\(L_p\) norms can be used to measure the distance between two metrics.
If we have data points \(v\) and \(w\) the distance is:
\(||v-w||=(\sum_i |v_i-w_i|^p)^{\dfrac{1}{p}}\)
If \(p=2\) we have the Euclidian norm. If \(p=1\) we have the Manhatten norm.
Given two vectors we can calculate:
\(\dfrac{a.b}{||a|| ||b||}\)
If the two vectors are identical, this is \(1\). If they are orthogonal this is \(0\). If they are opposite, this is \(-1\).
This is a generalisation of the dot product function, where we want to find similarity between two vectors.
If we have data points \(v\) and \(w\) the distance is:
\(K(v, w)\)
We have a point. How far away is this from the mean.
For a single dimension: number of standard deviations.
What about multidimensional data?
Could do sd for all distances, but correlations between variables. If two variables are highly correlated, it’s not really twice as far.
We use this:
\(D_M(\mathbf x)=\sqrt {(\mathbf x-\mathbf \mu )^TS^{-1}(\mathbf x-\mathbf \mu )}\)

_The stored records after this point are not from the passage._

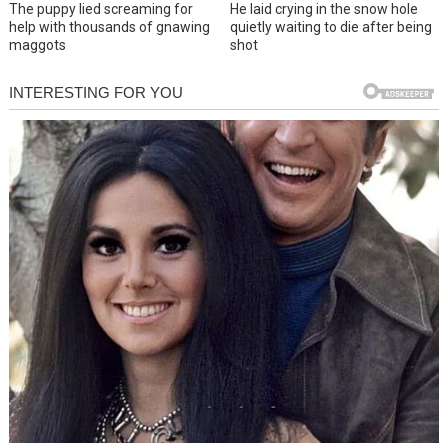
The puppy lied screaming for
He laid crying in the snow hole
help with thousands of gnawing
quietly waiting to die after being
maggots
shot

If we have matrices \(A\) and \(A\) the distance is:
\(||A-B||=\sqrt {\sum_i \sum_j |a_{ij}-b_{ij}|^2}\)
This is a Euclidian norm.
We may want to examine the similarity between two sequences.

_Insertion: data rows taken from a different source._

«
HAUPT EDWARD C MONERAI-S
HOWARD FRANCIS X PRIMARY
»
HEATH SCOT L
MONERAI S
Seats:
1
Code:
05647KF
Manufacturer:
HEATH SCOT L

We want to match a sample from one sequence to a sample from the other sequence.
Simply matching at the same time point is naive, as samples may move at different speeds, or have offsets.
Say we have a distance function and a sample. How can we identify the \(k\)-nearest neighbours?
We can find the distance for all points, sort this and take the top \(k\) observations.